January 19th, 2017

Oracle to Java devs: Stop signing JAR files with MD5

Core Java, Java App Dev, Java Language, Java Platform, Java Security, others, Programing, by admin.

Starting in April, Oracle will treat JAR files signed with the MD5 hashing algorithm as if they were unsigned, which means modern releases of the Java Runtime Environment (JRE) will block those JAR files from running. The shift is long overdue, as MD5’s security weaknesses are well-known, and more secure algorithms should be used for code signing instead.

“Starting with the April Critical Patch Update releases, planned for April 18, 2017, all JRE versions will treat JARs signed with MD5 as unsigned,” Oracle wrote on its Java download page.

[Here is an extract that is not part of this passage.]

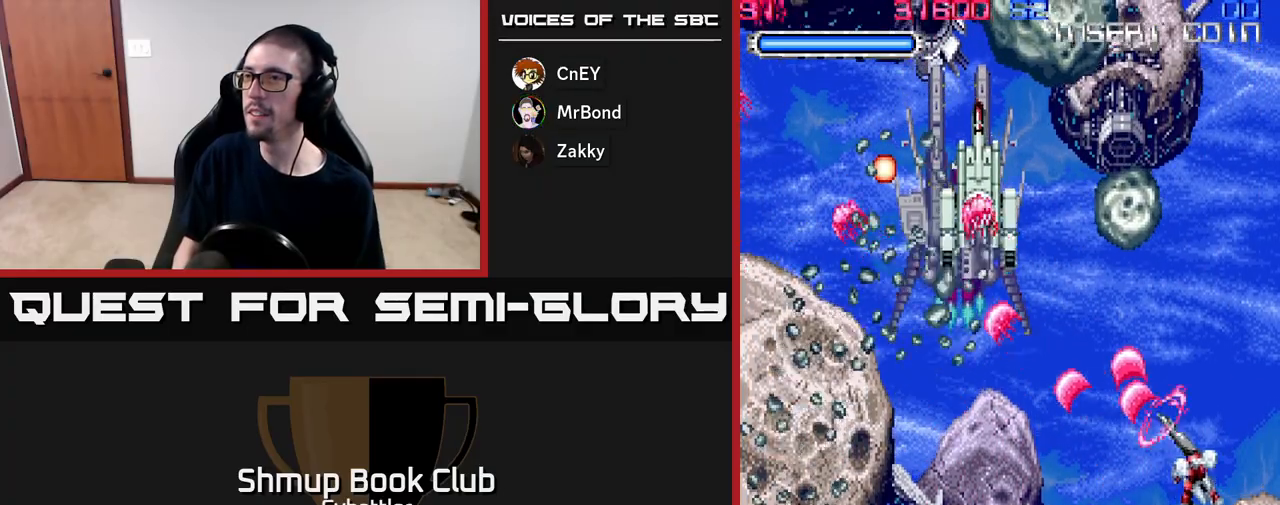
{"buttons": ["A", "DPAD_DOWN"], "right_stick": "center", "events": [[150, "DPAD_RIGHT", "up"], [333, "DPAD_LEFT", "down"], [350, "DPAD_UP", "up"], [367, "DPAD_LEFT", "up"], [417, "DPAD_DOWN", "down"]]}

Code-signing JAR files bundled with Java libraries and applets is a basic security practice as it lets users know who actually wrote the code, and it has not been altered or corrupted since it was written. In recent years, Oracle has been beefing up Java’s security model to better protect systems from external exploits and to allow only signed code to execute certain types of operations. An application without a valid certificate is potentially unsafe.

Newer versions of Java now require all JAR files to be signed with a valid code-signing key, and starting with Java 7 Update 51, unsigned or self-signed applications are blocked from running.